1031 Exchanges Options
Simultaneous Exchange\ Leasehold Improvement Exchange
Forward/ Delayed Exchange (Most Common type of Exchange)
Reverse Exchange
Improvement/ Build-to-Suit Exchange
Agricultural & Farmland
Commercial Property
Investment Property
Vacation Rental Property (Airbnb & Vrbo)
Conservation Property
Timberland Property
DSTs
REITs
Oil
Gas
Mineral
Water & Ditch Rights
Real property –
This includes buildings and land, both commercial and residential
Investment property –
This applies to properties held for generating income, such as rental properties
Personal property –
This includes your primary residence, personal use vacation homes, and other personal belongings
Intangible property –
This includes stocks, bonds, and other financial instruments. This does not apply to DSTs and REITs as these are tied to real property
A Delaware Statutory Trust is a separate legal entity created as a trust under Delaware statutory law. Delaware law provides great flexibility in the design and operation of the entity. Investors with a beneficial interest in the trust are treated as a having a direct interest in real estate for tax purposes.
In a typical DST, the sponsor (usually large real estate company) acquires a property or properties that qualify as a DST. These properties are typically institutional-grade real estate and there are DSTs for virtually every type of commercial real estate
Once the property is acquired, fractional shares of the DST are sold to investors. Investors that purchase shares or equity in the DST are paid distributions based on their beneficial ownership interest (the portion they own).

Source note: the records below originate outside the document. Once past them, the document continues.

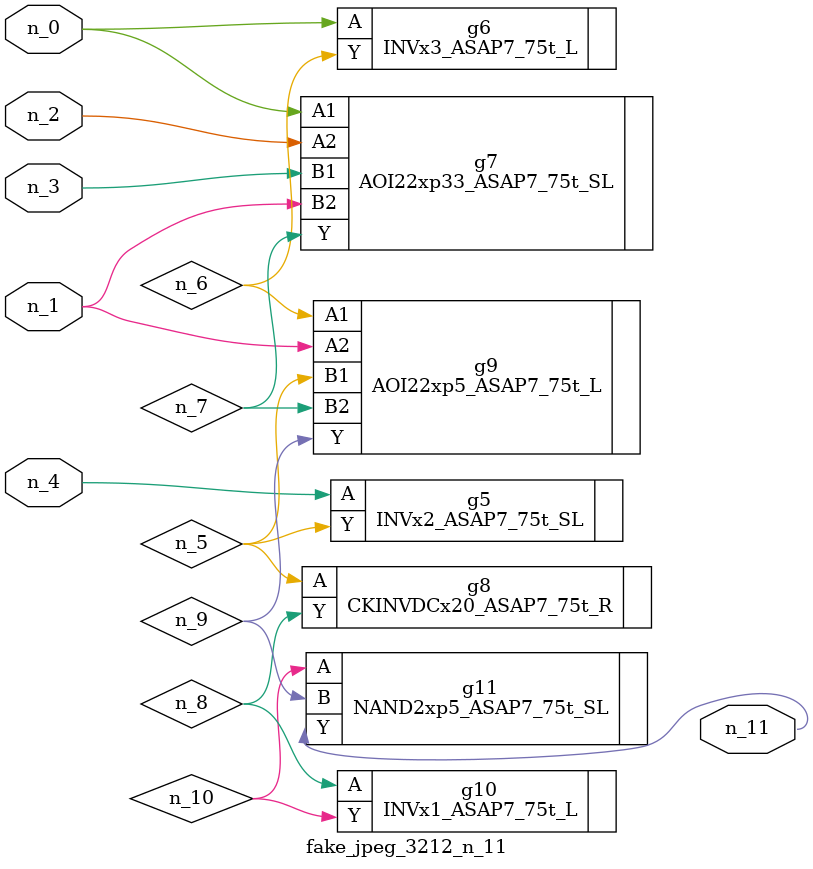
<source format=v>
module fake_jpeg_3212_n_11 (n_3, n_2, n_1, n_0, n_4, n_11);

input n_3;
input n_2;
input n_1;
input n_0;
input n_4;

output n_11;

wire n_10;
wire n_8;
wire n_9;
wire n_6;
wire n_5;
wire n_7;

INVx2_ASAP7_75t_SL g5 ( 
.A(n_4),
.Y(n_5)
);

INVx3_ASAP7_75t_L g6 ( 
.A(n_0),
.Y(n_6)
);

AOI22xp33_ASAP7_75t_SL g7 ( 
.A1(n_0),
.A2(n_2),
.B1(n_3),
.B2(n_1),
.Y(n_7)
);

CKINVDCx20_ASAP7_75t_R g8 ( 
.A(n_5),
.Y(n_8)
);

INVx1_ASAP7_75t_L g10 ( 
.A(n_8),
.Y(n_10)
);

AOI22xp5_ASAP7_75t_L g9 ( 
.A1(n_6),
.A2(n_1),
.B1(n_5),
.B2(n_7),
.Y(n_9)
);

NAND2xp5_ASAP7_75t_SL g11 ( 
.A(n_10),
.B(n_9),
.Y(n_11)
);


endmodule
</source>
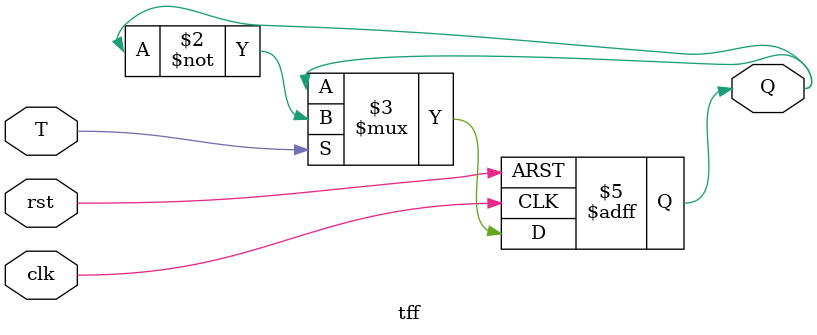
<source format=v>


module tff(input clk,rst,T,output reg Q);

always @(posedge clk or posedge rst)begin
if(rst)
Q <= 1'b0;
else if(T)
Q <= ~Q;
end

endmodule
</source>
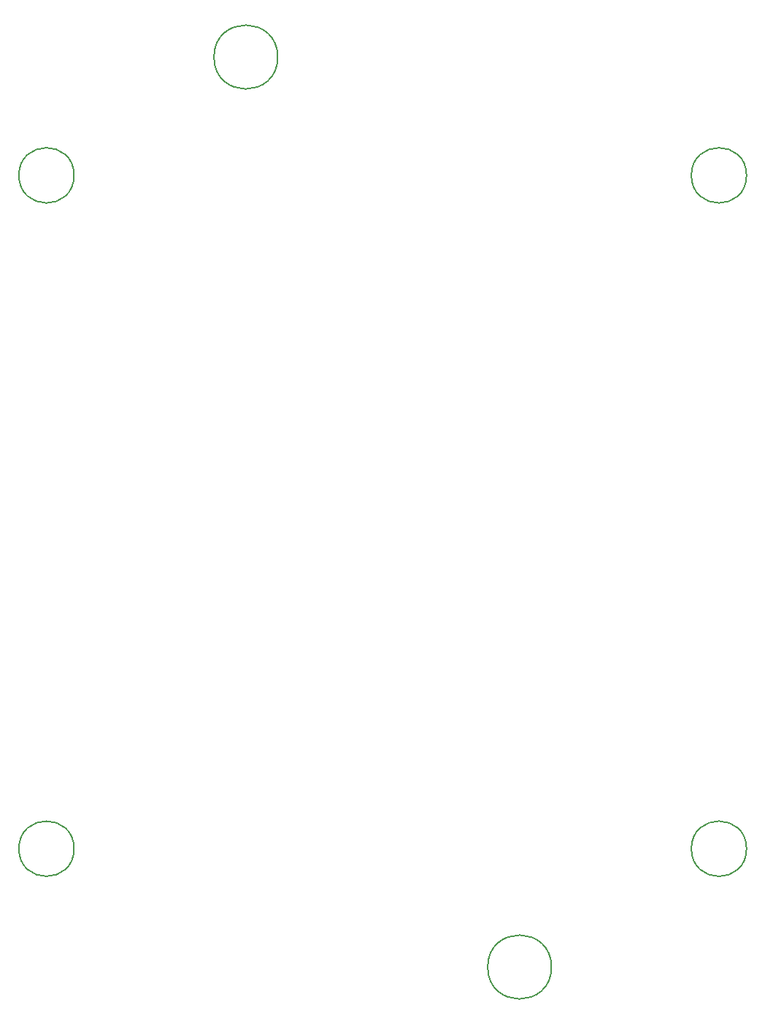
<source format=gbr>
%TF.GenerationSoftware,KiCad,Pcbnew,8.0.0*%
%TF.CreationDate,2024-06-30T13:13:22-04:00*%
%TF.ProjectId,PDB,5044422e-6b69-4636-9164-5f7063625858,rev?*%
%TF.SameCoordinates,Original*%
%TF.FileFunction,Other,Comment*%
%FSLAX46Y46*%
G04 Gerber Fmt 4.6, Leading zero omitted, Abs format (unit mm)*
G04 Created by KiCad (PCBNEW 8.0.0) date 2024-06-30 13:13:22*
%MOMM*%
%LPD*%
G01*
G04 APERTURE LIST*
%ADD10C,0.150000*%
G04 APERTURE END LIST*
D10*
%TO.C,H3*%
X106980254Y-128455174D02*
G75*
G02*
X100580254Y-128455174I-3200000J0D01*
G01*
X100580254Y-128455174D02*
G75*
G02*
X106980254Y-128455174I3200000J0D01*
G01*
%TO.C,H2*%
X106980254Y-50455174D02*
G75*
G02*
X100580254Y-50455174I-3200000J0D01*
G01*
X100580254Y-50455174D02*
G75*
G02*
X106980254Y-50455174I3200000J0D01*
G01*
%TO.C,H5*%
X184980254Y-128455174D02*
G75*
G02*
X178580254Y-128455174I-3200000J0D01*
G01*
X178580254Y-128455174D02*
G75*
G02*
X184980254Y-128455174I3200000J0D01*
G01*
%TO.C,H6*%
X184980254Y-50455174D02*
G75*
G02*
X178580254Y-50455174I-3200000J0D01*
G01*
X178580254Y-50455174D02*
G75*
G02*
X184980254Y-50455174I3200000J0D01*
G01*
%TO.C,H4*%
X162355254Y-142160174D02*
G75*
G02*
X154955254Y-142160174I-3700000J0D01*
G01*
X154955254Y-142160174D02*
G75*
G02*
X162355254Y-142160174I3700000J0D01*
G01*
%TO.C,H1*%
X130605254Y-36750174D02*
G75*
G02*
X123205254Y-36750174I-3700000J0D01*
G01*
X123205254Y-36750174D02*
G75*
G02*
X130605254Y-36750174I3700000J0D01*
G01*
%TD*%
M02*

</source>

Accreditation – An accredited investor is defined by the U.S. Securities and Exchange Commission (SEC) under Rule 501 of Regulation D. The key criteria that generally qualifies an investor as accredited:
Income – An individual with income exceeding $200,000 in each of the two most recent years or joint income with a spouse exceeding $300,000 for those years, and a reasonable expectation of the same income level in the current year.
or
Net Worth – An individual or joint net worth with a spouse exceeding $1 million, excluding the value of the primary residence.
or
Professional Experience – Certain professional certifications, designations, or credentials recognized by the SEC or any state. This includes holders of Series 7, Series 65, or Series 82 licenses.
A Delaware Statutory Trust (DST) offers several potential benefits for real estate investors, particularly those involved in 1031 exchanges:
Under IRS Revenue Ruling 2004-86, DSTs qualify as like-kind property for 1031 exchanges. This allows investors to defer capital gains taxes by reinvesting the sale proceeds from their property into a DST.